A mi mamá y a mi abuela lo del casamiento de Juan
les pegó mal. Están excitadas por demás. Entre otras cuestiones, desde hace
unas semanas se preparan para el gran
evento con Silvia, una cosmetóloga. Las dos están chochas, les hace limpieza de
cutis, les aplica máscaras, les hace drenaje facial y yo qué sé. Encima parece
ser que Silvia es copada y divertida, y la ven todos los viernes. La pasan tan
bien que todas las chicas de la familia también queremos que Silvia nos atienda.
Pero el viernes pasado, de buenas a primeras, Silvia
tira esta bomba: lavarse la cara con jabón Dove es malo, muy malo. Parece ser -
al menos eso dice Silvia - que el Dove está hecho de crema pura. Además,
después de lavarse, una suele hidratarse con más crema. Crema sobre crema sobre
crema. Entonces deviene la debacle: se
empiezan a tapar los poros, se hace una capa letal sobre el cutis y la piel te
queda, en términos cosmetológicos, cementada; parece linda, pero estás al borde
del abismo, o, como mínimo, a escasos minutos de que te llamen para hacer de
ser siniestro en el trencito del terror...

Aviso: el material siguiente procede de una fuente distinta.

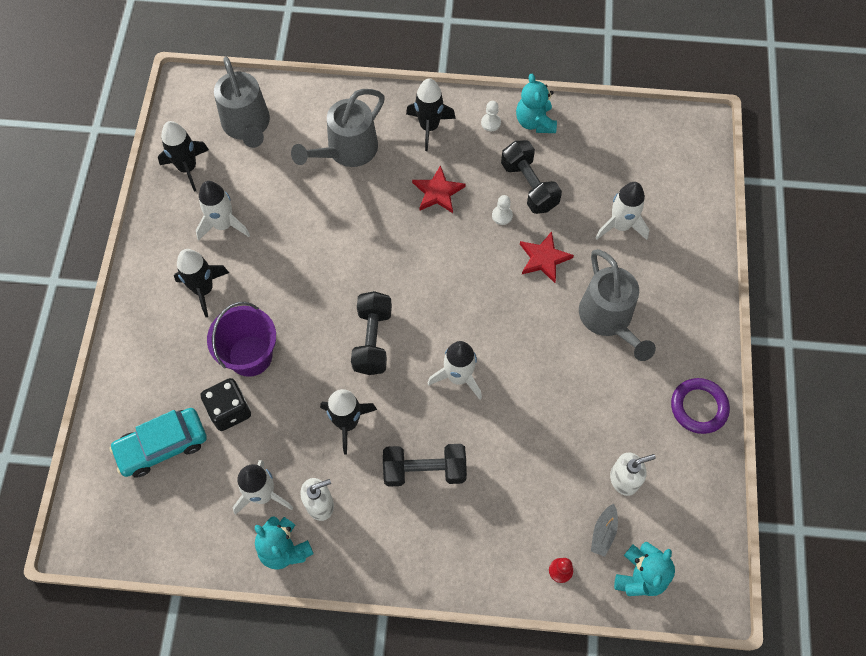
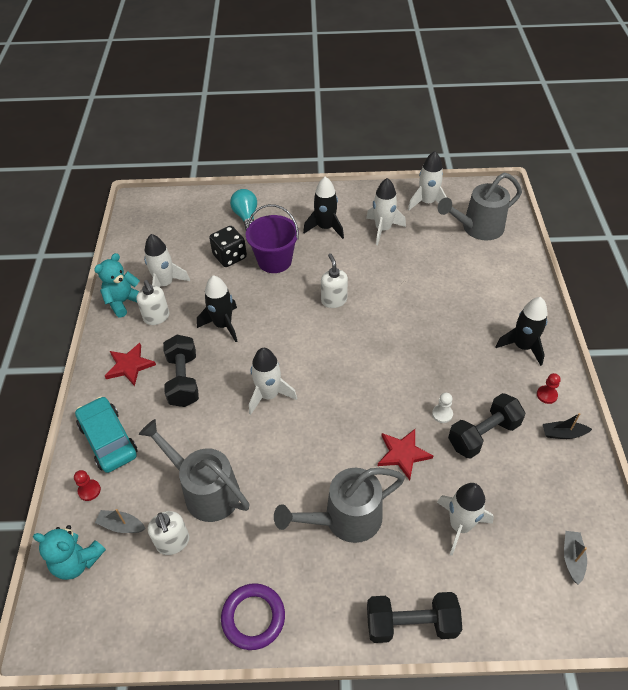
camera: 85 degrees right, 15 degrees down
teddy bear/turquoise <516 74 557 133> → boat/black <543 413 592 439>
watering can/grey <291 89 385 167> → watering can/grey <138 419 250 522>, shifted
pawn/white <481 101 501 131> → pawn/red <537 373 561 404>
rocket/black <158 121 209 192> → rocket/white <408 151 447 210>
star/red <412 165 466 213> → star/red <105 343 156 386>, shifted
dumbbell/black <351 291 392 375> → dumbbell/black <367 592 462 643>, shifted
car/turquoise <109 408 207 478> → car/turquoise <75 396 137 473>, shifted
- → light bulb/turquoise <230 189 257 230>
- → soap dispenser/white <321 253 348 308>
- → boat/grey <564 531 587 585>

¡Hay que tener mucho cuidado, amiga! Yo, ni bien me
enteré de esto, tiré el maldito Dove y
le entré a dar al jabón de glicerina. Mirá si la cara me queda cementada y
después, para hacerme una limpieza de cutis, tienen que llamar a un exorcista?
En vez de sacarte un punto negro, te apunta con una cruz de madera; en vez de
hidratarte con una loción, te rocía con agua bendita al grito de: “¡El poder de
Cristo te lo ordena!" Aunque nunca
falta alguna cosmetóloga medio fanática que en ese caso diría, convencida y a
viva voz: "¡El poder de Clinique te lo ordena!" mientras una se
retuerce en la camilla (todavía con el
cutis cementado) pidiendo - con voz de ultratumba y en arameo - un cigarrillo o
una Coca-Cola o un bizcochito de grasa o un jabón Dove, o cualquiera de esas
cosas que nos encantan pero tanto nos afean.